Bihar: Polio eradication in the time of floods
By Anupam Srivastava
PATNA: After they simmer in the 40-plus heat for two months, when the north Indian plains do get the monsoon showers, it is a time for celebration. The rainy season, however, brings with it an increased risk of poliovirus transmission. Bihar, one of the two states endemic to the poliovirus, is in the grip of flooding as this piece goes to print. As many as 2,286,638 children – around one-tenth of the children who are vaccinated normally – were missed in the August round with 19 of the total 38 districts flooded. The flooding has been protracted, making the situation worse.
UNICEF Bihar Polio Unit Chief Dr. Anisur Rahman Siddique says that the districts that missed the last round fully or partially – East Champaran, Khagaria, Sitamarhi and Muzaffarpur – have ongoing transmission even in the low season which makes the children even more susceptible now that they have missed the opportunity of getting an additional polio dose. Uttar Pradesh experienced floods in a few districts at a smaller scale, particularly in five blocks of Baharaich district and parts of Varanasi, Azamgarh and Gorakhpur.
In Bihar, the round could not be held in certain limited areas within the blocks that did have immunization activity. There was also a reduction in transit coverage as movement of people was affected in the state. Epidemiologically, there is considerable risk of poliovirus transmission both due to a likely increase in the virus activity due to flooding as well as the reduced immunity of children due to incomplete immunization.

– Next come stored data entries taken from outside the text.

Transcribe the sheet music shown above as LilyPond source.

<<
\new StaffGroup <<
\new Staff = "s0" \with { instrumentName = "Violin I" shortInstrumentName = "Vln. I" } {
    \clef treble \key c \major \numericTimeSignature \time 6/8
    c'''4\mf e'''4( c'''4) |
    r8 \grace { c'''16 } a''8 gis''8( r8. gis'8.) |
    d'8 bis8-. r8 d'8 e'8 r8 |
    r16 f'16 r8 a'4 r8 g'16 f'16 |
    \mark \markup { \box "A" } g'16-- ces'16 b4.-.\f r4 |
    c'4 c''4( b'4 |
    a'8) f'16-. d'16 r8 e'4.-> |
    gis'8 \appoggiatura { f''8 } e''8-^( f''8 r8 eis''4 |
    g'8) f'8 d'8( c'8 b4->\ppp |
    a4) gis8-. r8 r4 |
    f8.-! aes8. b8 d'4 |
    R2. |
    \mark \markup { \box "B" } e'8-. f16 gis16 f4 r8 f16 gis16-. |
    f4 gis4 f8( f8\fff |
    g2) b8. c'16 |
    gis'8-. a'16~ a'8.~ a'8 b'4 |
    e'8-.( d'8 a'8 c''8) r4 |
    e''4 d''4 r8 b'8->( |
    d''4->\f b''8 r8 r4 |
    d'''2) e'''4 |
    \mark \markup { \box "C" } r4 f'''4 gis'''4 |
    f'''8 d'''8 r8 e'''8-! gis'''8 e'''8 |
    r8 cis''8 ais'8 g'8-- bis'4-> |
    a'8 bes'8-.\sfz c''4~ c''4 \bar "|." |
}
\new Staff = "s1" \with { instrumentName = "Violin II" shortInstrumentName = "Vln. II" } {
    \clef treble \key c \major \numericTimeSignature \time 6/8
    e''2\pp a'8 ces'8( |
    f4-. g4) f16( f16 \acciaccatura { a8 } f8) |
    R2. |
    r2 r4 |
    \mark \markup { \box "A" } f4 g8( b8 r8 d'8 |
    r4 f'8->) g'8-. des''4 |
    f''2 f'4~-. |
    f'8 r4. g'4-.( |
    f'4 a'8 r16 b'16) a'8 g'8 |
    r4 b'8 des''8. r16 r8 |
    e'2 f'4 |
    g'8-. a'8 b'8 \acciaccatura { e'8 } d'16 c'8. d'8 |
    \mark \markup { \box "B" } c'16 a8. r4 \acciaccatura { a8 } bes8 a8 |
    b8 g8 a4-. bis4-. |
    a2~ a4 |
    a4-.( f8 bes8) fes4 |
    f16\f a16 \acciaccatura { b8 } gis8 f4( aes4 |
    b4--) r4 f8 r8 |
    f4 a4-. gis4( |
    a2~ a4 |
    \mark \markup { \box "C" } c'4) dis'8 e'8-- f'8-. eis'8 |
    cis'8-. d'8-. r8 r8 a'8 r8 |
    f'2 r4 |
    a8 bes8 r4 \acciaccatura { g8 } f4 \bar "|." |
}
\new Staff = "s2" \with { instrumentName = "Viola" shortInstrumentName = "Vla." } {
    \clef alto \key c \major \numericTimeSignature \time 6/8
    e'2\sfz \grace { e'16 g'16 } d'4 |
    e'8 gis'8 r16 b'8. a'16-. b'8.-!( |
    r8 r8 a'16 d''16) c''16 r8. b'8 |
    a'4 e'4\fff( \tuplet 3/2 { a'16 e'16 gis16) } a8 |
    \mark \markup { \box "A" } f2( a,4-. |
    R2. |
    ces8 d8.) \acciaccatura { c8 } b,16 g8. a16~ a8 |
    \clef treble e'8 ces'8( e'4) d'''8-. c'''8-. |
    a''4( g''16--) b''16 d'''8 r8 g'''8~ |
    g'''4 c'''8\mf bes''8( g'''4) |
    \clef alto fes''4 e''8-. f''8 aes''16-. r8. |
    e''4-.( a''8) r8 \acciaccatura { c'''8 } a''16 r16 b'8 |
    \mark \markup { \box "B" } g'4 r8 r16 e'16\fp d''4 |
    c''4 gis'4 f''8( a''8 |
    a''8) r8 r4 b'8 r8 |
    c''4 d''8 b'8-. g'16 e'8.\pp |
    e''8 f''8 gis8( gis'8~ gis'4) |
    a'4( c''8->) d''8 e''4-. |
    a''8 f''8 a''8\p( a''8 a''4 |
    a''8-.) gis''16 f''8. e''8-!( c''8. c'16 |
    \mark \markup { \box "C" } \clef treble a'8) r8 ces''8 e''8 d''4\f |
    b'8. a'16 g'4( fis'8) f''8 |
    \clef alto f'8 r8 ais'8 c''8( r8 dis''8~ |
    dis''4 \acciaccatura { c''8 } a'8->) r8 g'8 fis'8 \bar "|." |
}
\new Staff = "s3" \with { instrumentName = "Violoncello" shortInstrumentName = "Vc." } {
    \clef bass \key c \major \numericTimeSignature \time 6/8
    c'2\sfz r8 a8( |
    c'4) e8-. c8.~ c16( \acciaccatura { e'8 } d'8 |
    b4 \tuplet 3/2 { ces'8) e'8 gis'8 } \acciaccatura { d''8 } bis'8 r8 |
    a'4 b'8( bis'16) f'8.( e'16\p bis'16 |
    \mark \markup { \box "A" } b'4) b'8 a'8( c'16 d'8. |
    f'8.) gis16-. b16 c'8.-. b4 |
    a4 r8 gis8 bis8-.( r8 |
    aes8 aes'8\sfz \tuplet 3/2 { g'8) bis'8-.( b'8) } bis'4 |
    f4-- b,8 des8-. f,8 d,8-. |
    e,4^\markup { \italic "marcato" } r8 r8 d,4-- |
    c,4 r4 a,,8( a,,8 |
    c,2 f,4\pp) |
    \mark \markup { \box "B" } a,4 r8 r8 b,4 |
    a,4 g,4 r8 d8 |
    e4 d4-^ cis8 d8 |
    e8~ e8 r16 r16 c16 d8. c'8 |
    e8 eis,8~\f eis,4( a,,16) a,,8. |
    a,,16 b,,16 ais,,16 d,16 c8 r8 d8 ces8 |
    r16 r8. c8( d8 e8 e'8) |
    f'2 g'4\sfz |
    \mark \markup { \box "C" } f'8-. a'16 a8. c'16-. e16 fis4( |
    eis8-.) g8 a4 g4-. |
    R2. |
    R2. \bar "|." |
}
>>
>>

Bihar has reported 22 polio cases (all type 1) from 10 districts of the state (data as on September 5). Fifty percent of these cases were detected during the first two months of the year. Of the 11 cases detected since March this year, 10 cases are from a cluster of 4 districts in North Central Bihar (Madhepura, Saharsa, Darbhanga and Samastipur). Seventy percent cases detected in Bihar in 2007 are from the high-risk blocks that were identified earlier this year. These blocks have had polio cases more frequently and more consistently in the past and many of these are flood-prone. Genetic information available on 18 of the 22 cases of 2007 indicates that 2 of the 4 families circulating in 2006 have managed to survive into 2007.
Bihar this year has conducted eight polio rounds, all with the monovalent vaccine mOPV1 (the state has reported all type 1 cases this year) in the high-risk districts between January and August this year. While polio circulation in Bihar is geographically restricted so far, there is a potential risk of spread of the virus to other districts following the recent floods, as happened in 2004. However, the increased number of polio rounds in the state this year is expected to limit the spread of the virus as children this year are better-protected.
UNICEF’s social mobilisers have been helping the state office in mapping flooded areas for polio vaccination as well as for other interventions. As Bihar prepares for the polio round starting on September 9, the social mobilisers are working with the anganwadi workers of the ICDS department to identify and vaccinate newborns who are among the most susceptible groups.
India currently has 185 cases out of which 136 belong to the P3 strain virus – Uttar Pradesh has 133 of these. Bihar does not have a single P3 case at the moment and the P1 monovalent vaccine continues to be used in the state.
There has been an increase in the number of P3 cases in Uttar Pradesh over last year due to focussed vaccination against the P1virus. The P1 cases in India are reduced to 49 (last year there were 648 P1 cases in India) and epidemiologists feel a combination of P1 and P3 rounds can consolidate the gains for the programme.